In Art of the Prank, set to release on October 9, longtime New Yorker and media hoaxer Joey Skaggs is gearing up to pull off the largest and most demanding hoax of his career.

Long before “fake news” or “alternative facts” had become a part of the public consciousness, Skaggs put together elaborate hoaxes to feed the media, like claiming to run a brothel for dogs or his portable confessional booth, to satirize the media’s gullibility and explore the media’s role in shaping and molding public opinion.

“I decided to have a relationship with the news media where they were not just reporting about me but I was reporting about them as well,” Skaggs says in the film. “Their irresponsibility, their gullibility, their prejudices.”

His brothel for dogs prank was so compelling that a local ABC News report about it won an Emmy Award. Good Morning America and The Washington Post are other major outlets have been fallen for Skaggs’ work.

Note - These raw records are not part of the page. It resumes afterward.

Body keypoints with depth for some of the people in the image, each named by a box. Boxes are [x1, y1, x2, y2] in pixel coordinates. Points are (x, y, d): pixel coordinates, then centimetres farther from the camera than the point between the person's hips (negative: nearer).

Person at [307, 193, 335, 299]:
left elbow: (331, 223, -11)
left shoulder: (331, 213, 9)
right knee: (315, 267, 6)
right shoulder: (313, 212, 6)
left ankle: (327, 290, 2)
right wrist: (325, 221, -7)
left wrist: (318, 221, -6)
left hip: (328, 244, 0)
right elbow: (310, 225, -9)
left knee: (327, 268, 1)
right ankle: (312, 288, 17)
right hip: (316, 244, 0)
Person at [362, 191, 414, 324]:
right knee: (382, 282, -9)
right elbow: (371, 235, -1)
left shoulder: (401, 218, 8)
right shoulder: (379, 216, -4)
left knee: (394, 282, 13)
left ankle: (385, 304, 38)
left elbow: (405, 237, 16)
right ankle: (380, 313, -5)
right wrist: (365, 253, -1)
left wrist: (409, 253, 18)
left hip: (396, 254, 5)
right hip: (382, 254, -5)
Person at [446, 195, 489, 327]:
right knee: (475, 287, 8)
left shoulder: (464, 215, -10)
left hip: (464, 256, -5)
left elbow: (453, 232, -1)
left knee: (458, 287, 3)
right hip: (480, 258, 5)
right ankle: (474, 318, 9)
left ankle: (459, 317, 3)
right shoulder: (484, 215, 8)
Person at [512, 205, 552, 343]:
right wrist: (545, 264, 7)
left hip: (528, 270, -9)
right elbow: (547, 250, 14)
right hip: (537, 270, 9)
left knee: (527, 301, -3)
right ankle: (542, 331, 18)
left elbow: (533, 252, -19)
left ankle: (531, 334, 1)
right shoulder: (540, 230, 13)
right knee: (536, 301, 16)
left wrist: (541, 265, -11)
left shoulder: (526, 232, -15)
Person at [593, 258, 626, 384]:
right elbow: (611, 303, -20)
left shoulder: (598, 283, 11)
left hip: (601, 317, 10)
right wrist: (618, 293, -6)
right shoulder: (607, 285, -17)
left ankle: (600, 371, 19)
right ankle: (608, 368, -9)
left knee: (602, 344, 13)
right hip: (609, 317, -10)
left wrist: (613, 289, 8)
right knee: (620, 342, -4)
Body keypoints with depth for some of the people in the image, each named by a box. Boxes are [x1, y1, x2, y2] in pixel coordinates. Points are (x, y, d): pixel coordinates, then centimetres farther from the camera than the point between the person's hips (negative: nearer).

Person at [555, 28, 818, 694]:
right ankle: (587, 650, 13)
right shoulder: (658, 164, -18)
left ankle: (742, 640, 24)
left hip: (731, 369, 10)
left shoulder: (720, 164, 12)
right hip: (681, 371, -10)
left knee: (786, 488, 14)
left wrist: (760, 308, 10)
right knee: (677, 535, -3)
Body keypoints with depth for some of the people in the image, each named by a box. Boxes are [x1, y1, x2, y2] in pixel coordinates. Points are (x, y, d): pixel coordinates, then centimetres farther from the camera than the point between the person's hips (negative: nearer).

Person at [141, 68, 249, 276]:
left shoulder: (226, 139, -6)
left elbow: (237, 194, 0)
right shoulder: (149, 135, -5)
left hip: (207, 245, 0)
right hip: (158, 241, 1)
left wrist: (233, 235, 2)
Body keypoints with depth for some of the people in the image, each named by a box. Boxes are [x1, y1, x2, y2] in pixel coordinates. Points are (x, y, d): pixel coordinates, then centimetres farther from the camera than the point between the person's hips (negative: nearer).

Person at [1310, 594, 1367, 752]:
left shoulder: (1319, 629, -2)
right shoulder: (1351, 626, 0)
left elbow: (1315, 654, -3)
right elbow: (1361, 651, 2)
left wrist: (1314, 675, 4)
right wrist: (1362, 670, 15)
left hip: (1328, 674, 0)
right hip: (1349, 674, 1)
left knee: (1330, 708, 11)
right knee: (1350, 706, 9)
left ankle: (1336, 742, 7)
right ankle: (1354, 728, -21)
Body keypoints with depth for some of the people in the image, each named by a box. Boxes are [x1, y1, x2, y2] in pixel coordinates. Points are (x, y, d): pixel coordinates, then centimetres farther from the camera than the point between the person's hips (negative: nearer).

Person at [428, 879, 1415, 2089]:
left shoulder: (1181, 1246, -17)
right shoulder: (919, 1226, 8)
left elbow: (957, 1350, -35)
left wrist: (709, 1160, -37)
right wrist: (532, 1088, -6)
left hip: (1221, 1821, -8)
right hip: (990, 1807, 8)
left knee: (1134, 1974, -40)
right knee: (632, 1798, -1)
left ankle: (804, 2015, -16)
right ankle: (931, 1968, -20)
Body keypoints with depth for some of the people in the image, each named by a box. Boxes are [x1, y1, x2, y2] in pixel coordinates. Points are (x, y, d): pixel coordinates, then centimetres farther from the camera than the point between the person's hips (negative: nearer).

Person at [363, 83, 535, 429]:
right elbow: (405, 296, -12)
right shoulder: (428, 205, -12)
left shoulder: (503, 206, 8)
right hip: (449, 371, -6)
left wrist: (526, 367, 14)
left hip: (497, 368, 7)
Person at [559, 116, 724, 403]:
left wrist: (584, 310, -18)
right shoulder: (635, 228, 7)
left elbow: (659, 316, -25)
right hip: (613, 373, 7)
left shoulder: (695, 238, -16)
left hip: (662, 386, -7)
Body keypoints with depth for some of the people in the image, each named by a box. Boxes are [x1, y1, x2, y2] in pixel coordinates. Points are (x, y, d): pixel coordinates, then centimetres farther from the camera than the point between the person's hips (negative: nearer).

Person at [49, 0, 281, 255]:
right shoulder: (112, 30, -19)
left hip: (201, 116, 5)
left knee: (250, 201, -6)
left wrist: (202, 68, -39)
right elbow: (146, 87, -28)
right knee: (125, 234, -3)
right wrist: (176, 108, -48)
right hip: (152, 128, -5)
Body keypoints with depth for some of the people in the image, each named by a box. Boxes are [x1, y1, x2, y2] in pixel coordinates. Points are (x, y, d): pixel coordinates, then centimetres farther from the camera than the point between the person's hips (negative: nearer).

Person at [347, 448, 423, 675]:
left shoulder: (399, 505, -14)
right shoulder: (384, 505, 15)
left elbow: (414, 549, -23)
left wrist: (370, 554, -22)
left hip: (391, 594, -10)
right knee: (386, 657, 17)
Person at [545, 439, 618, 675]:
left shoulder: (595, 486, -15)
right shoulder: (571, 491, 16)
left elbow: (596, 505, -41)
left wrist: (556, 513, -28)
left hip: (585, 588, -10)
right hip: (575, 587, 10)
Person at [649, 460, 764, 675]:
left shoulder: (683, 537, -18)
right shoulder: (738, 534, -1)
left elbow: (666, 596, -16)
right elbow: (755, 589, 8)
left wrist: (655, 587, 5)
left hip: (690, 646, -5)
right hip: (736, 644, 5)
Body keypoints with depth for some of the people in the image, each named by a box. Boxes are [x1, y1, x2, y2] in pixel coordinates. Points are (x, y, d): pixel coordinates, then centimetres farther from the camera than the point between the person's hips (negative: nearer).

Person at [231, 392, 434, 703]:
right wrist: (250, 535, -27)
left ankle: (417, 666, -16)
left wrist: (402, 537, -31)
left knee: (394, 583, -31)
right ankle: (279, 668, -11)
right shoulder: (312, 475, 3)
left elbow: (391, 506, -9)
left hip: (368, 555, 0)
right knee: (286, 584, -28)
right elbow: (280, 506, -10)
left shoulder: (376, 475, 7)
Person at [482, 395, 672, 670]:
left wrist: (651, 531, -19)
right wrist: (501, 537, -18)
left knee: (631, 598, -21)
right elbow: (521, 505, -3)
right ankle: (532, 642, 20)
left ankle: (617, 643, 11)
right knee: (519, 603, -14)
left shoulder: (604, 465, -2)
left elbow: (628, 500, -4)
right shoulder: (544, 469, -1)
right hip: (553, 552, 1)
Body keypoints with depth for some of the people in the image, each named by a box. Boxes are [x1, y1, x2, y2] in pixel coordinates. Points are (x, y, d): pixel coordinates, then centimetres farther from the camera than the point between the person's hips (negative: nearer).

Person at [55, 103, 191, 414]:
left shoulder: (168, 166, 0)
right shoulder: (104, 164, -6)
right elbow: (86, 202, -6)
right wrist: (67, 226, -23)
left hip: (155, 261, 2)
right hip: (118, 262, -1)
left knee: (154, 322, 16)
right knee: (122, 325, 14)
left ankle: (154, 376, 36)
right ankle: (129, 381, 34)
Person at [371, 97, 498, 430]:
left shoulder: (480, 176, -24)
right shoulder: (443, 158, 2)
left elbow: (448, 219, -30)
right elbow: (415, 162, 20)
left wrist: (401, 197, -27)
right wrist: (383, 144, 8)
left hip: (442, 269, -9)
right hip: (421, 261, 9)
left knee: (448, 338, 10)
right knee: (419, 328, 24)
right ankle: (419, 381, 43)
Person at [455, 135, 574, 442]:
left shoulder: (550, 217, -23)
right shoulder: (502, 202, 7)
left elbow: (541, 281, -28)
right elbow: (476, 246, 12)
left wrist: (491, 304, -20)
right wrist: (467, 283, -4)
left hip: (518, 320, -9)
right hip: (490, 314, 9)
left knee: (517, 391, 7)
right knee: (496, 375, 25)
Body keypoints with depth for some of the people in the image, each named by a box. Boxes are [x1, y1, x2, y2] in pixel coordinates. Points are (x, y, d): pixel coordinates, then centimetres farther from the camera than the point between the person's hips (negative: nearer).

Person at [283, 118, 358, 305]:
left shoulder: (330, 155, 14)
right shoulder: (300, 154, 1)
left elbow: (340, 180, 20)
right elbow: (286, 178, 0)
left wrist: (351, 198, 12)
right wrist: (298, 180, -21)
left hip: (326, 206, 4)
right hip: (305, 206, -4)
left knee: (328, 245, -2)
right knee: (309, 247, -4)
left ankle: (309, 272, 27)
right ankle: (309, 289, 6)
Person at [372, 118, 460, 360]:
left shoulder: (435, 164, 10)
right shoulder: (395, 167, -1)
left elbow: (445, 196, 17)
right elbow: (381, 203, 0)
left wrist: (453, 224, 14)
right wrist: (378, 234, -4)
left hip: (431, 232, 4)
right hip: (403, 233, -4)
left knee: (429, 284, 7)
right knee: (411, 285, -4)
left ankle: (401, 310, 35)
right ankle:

Skaggs grew up in Brooklyn, dreaming of one day making it as an artist in Manhattan. After graduating from the High School of Art and Design and settling in the Washington Square Park area, Skaggs decided he had little patience for trying to get his work into galleries and shifted his focus toward conceptual art pieces that poked fun at the society and the media.

Notable pranks included The Solomon Project, where he pretended to be a fake computer scientist creating software that would try to sentence criminals. Fooling CNN, Skaggs appeared on national television to discuss the software, which he claimed determined OJ SImpson had been guilty of murder.

Like performance artist, Zardulu, who staged the “Pizza Rat” hoax, Skaggs utilizes journalists to unwittingly share his hoaxes as fact. But while Zardulu is hesitant to reveal what she calls her “myths” to the public, Skaggs considers the reveal to be a crucial part of each hoax he conducts.

“First stage is the hook, secondly is the line and thirdly is the sinker – when I feel it’s gone far enough and I reveal the truth,” Skaggs says. The hoax has to be revealed to make his point.

Director Andrea Marini first saw a short video of Skaggs in 2012 and immediately saw the potential for a documentary. Upon setting up a meeting with the artist, Marini was provided hours of archival footage, comprising a greatest hits of Skaggs’s career of pranking.

Joey Skaggs in Art of the Prank, Relight Films

Art of the Prank came together following roughly two years of filming and a year and a half of editing and post-production, Marini said. During the filming, Skaggs begins work on his newest hoax: creating a fake short documentary about the use of genetically-modified organisms in Hawaii, titled “Pandora’s Hope.”

“It eventually became a meta-meta-film,” Marini said. “His film is in my film and his film is revealed as a hoax in my film.”

The underlying theme of Skaggs’s work: be skeptical and don’t believe everything you see. That become particularly timely in the aftermath of the 2016 US election, during which fake news sites and Twitter bots became vehicles for the spread of misinformation, Marini said.

“All of a sudden the film becomes very thematic and contemporary,” he said. “Fake new has been constantly there. It has been happening for decades but now we have a name for it.”